La pecera no existía ya, de los perros, el único que enseñaba los dientes era el chihuahua, y los pájaros habían desaparecido. El gato era el único que se mostraba tranquilo en medio de aquel caos, en que nadie había demostrado su miedo u opuesto oposición alguna ante la advertencia clara de que cualquiera de esas dos debilidades sería castigada severamente. Aquella visita era el deseo de Dios de que se hiciera justicia a la anciana despojada. Eso era todo.

FIRMA. Cuando terminó la visita y nada quedaba en la casa que perteneciera a Rolando y a su familia, y cuando todos estaban en plena calle, en ropa de dormir y temblando de frío, La Diabla llamó a Rolando para que se acercara al tonó de su camioneta Volvo, cuyo motor hacía un sonido extraño. Hizo una señal, y de algún lugar en la sombra, apareció un hombre delgado y ojeroso, que se acercó a ellos con una carpeta en la mano. La Diabla le explicó a Rolando:

“Este es el traspaso de la casa a nombre de doña Pina, vas a firmarlo de buena voluntad, después de que reconozcás que se la quitaste con engaños y amenazas. Te advierto que no estamos autorizados a usar la violencia con vos, como te merecés, pero te sugiero que firmés y devolvás lo que no es tuyo. Si necesitás tiempo, te esperamos. Mis muchachos van a limpiar la casa para entregársela a doña Pina en la mañana, y no debés darte prisa en tomar esa sabia decisión. Por si querés, tenemos un busito esperando en el bulevar para llevarte con tu familia a donde digás. Este fue el compromiso que hicimos. ¿Qué decís?”.

Rolando, temblando más de miedo que de frío, aceptó firmar. El abogado firmó a su vez y, dos personas más, salidas sabe Dios de donde, sirvieron como testigos.

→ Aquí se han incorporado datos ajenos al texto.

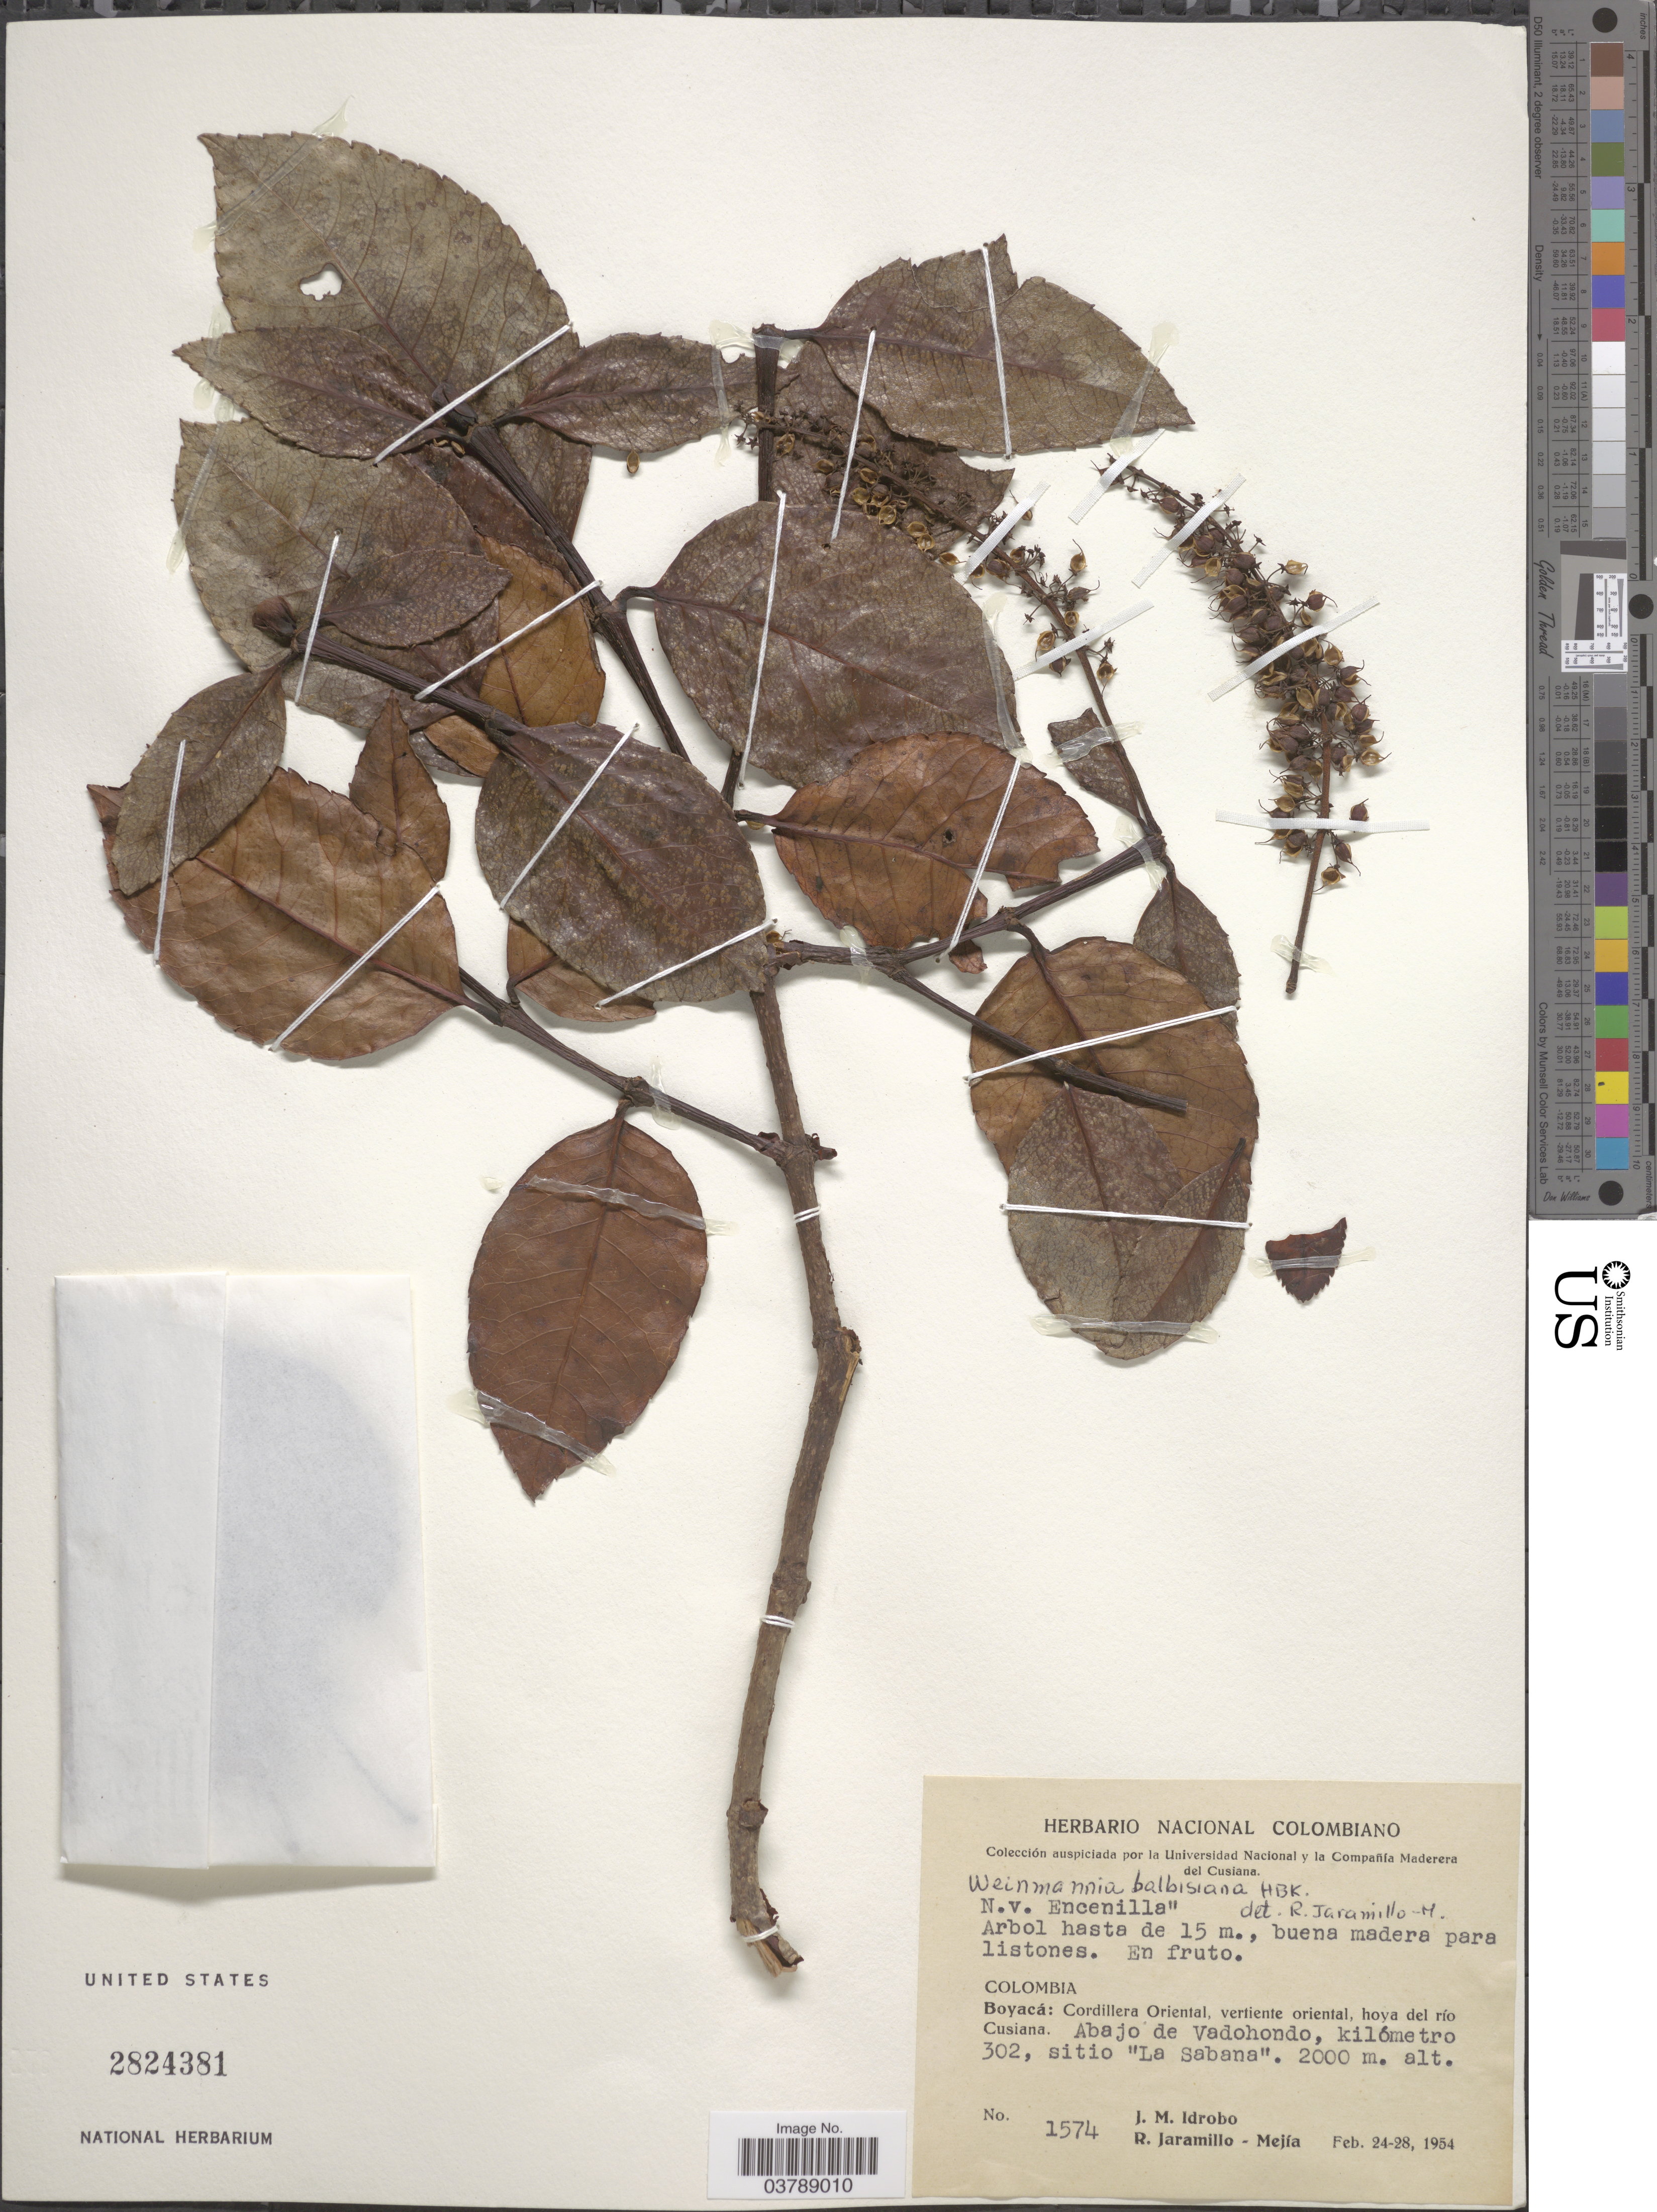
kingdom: Plantae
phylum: Tracheophyta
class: Magnoliopsida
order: Oxalidales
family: Cunoniaceae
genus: Weinmannia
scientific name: Weinmannia balbisiana var. laurina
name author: (Kunth) Cuatrec.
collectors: J. M. Idrobo & R. Jaramillo M.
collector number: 1574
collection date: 1954-02-24/1954-02-28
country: Colombia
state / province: Boyacá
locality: Cordillera Oriental, vertiente oriental, hoya del río Cusiana. Abajo de Vadohondo, kilómetro 302, sitio "La Sabana".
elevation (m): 2000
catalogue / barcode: US 2824381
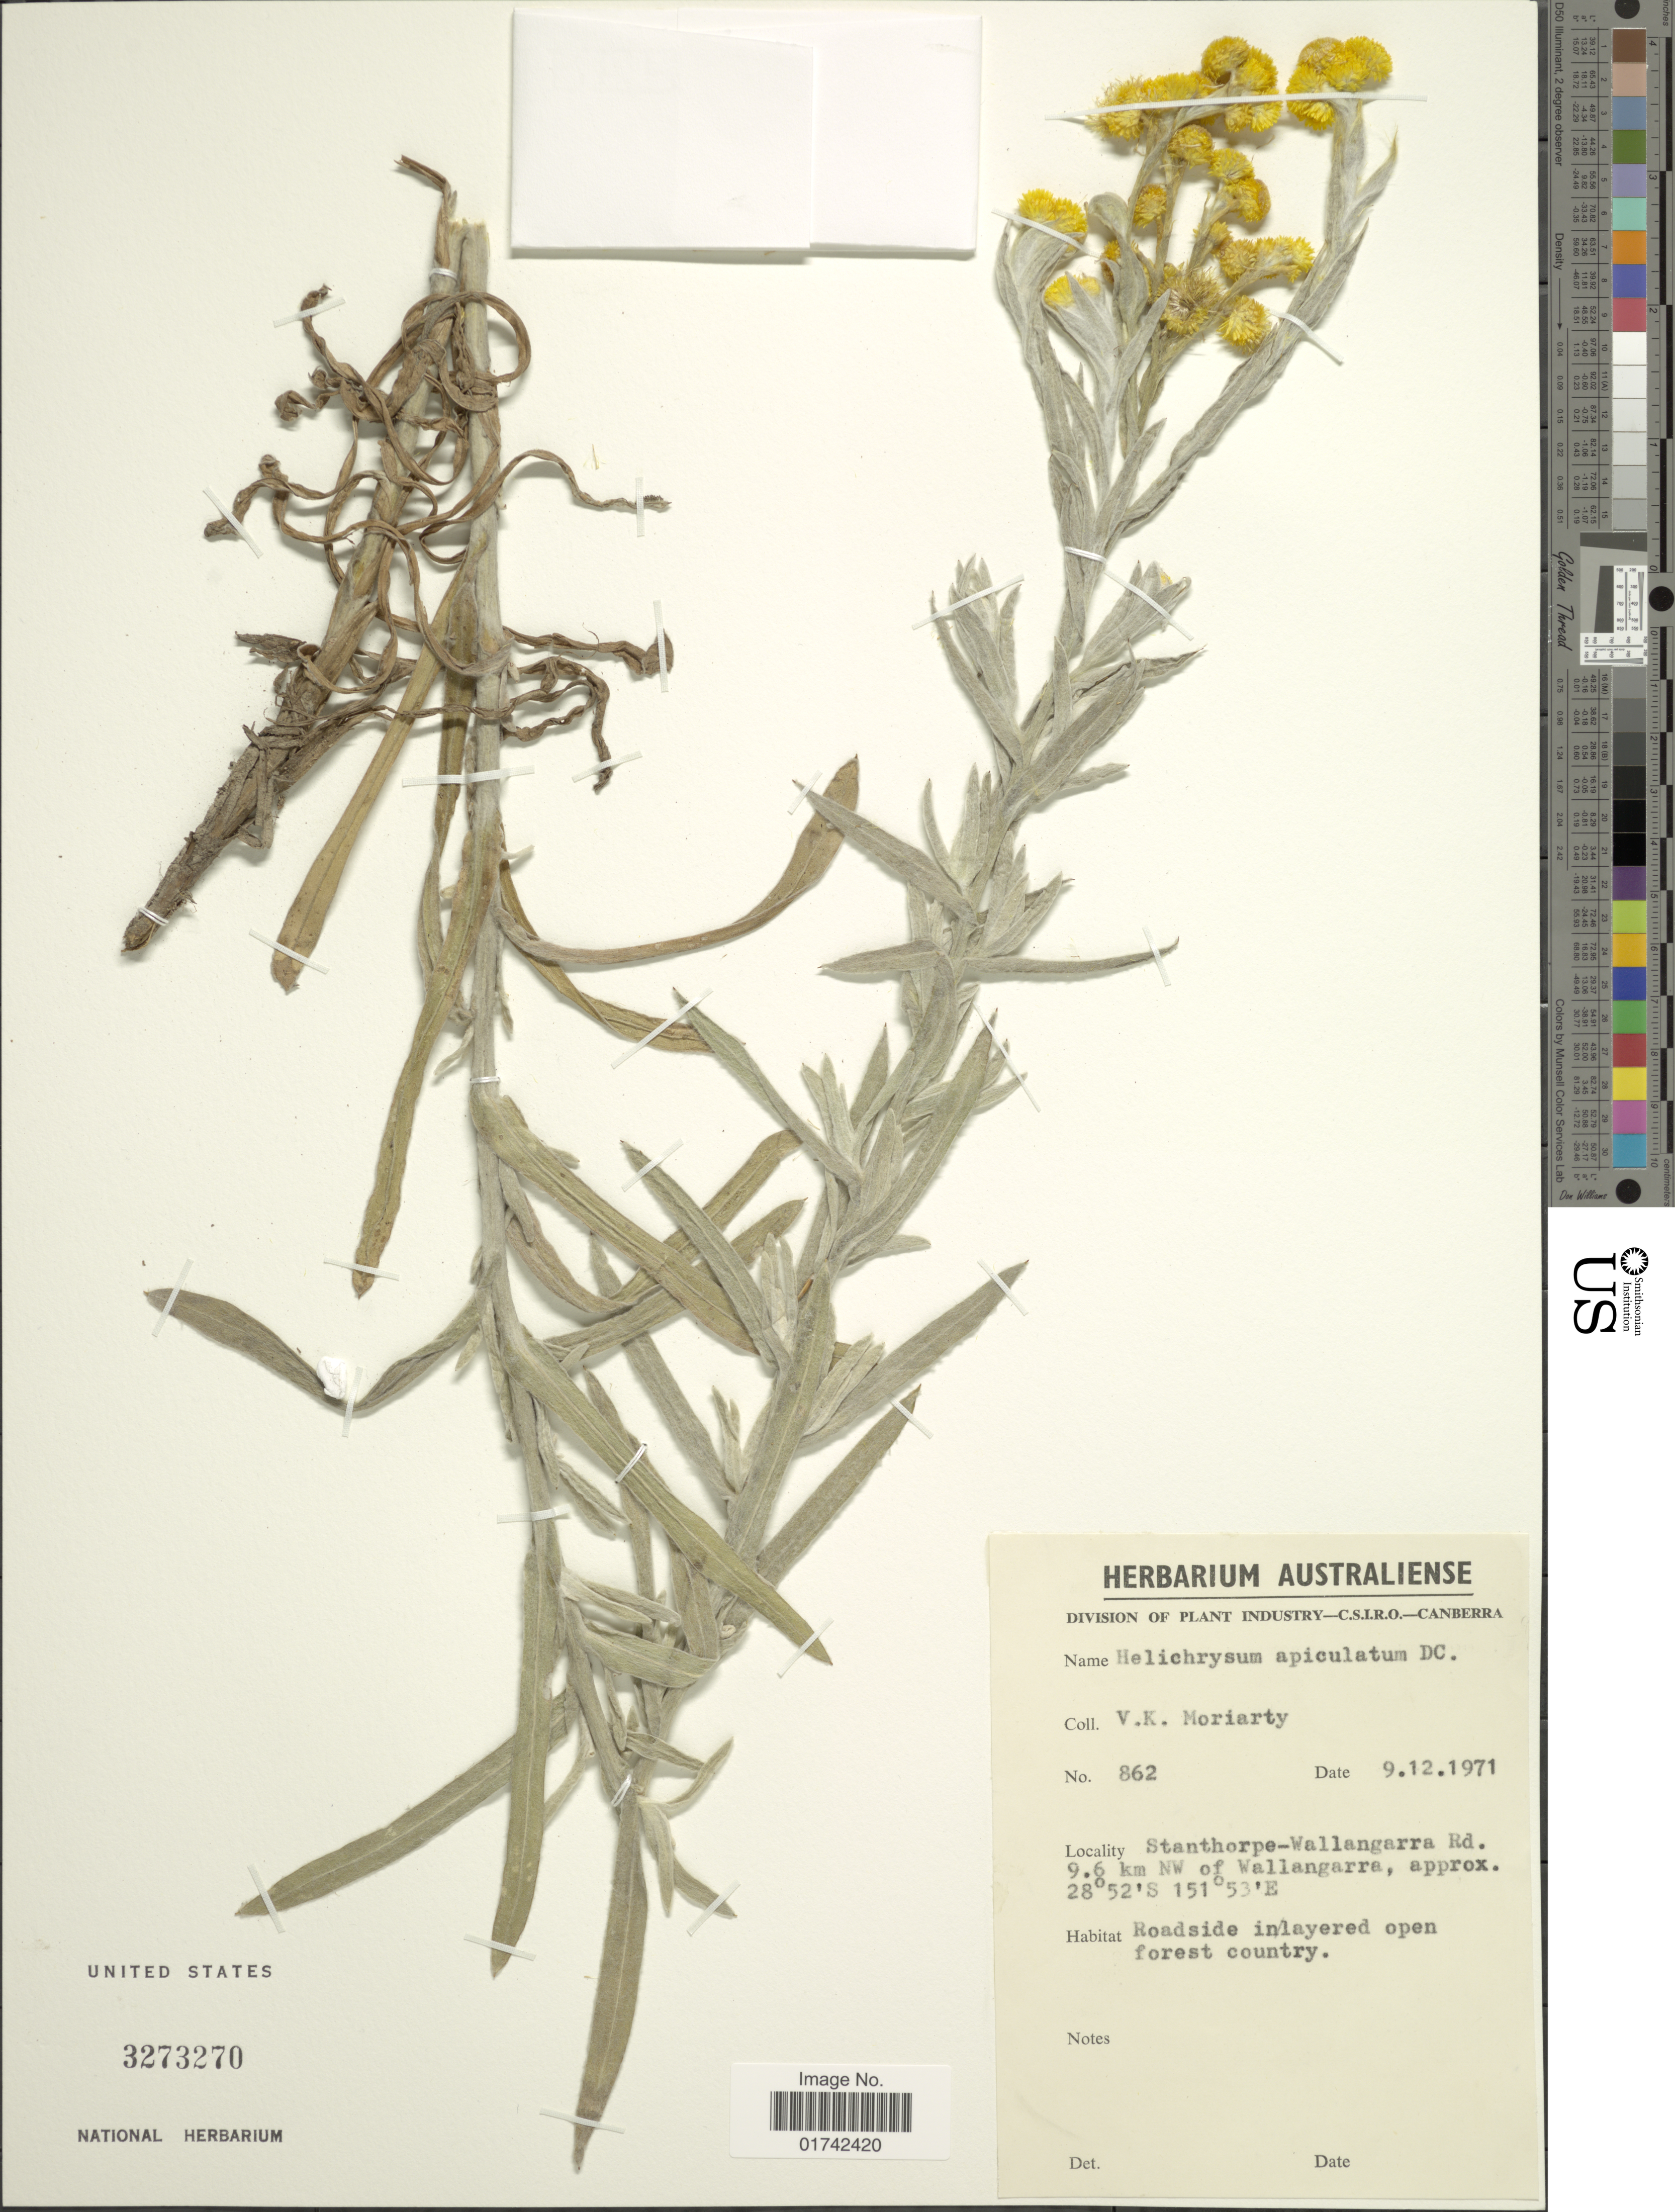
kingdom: Plantae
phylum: Tracheophyta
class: Magnoliopsida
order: Asterales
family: Asteraceae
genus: Helichrysum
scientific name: Helichrysum apiculatum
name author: (Labill.) D. Don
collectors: V. Moriarty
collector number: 862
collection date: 1971-12-09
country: Australia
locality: Stanthorpe-Wallangarra Rd., 9.6 km NW of Wallangarra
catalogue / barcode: US 3273270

A las nueve de la mañana, doña Pina, caminando sonriente, recibió su casa, dio gracias Dios, y bendijo a La Diabla. Esta le sonrió con una de esas sonrisas que solo iluminan el rostro cuando el corazón está satisfecho.

“¡Ay, hijita, ¿cómo les puedo pagar?” –dijo doña Pina, ebria de felicidad.

“No tiene que pagarnos nada, señora; solo que de ahora en adelante fíjese a quien se la alquila”.

Dicen los vecinos entrevistados para escribir este caso, y que no se pierden EL HERALDO los domingos, que hay mucho más que decir de Sebastián María Alfonso Rolando Manuel de la Tecuhtzincalpan, pero no nos interesa. ¿Cuánta más luz existe en el corazón de La Diabla?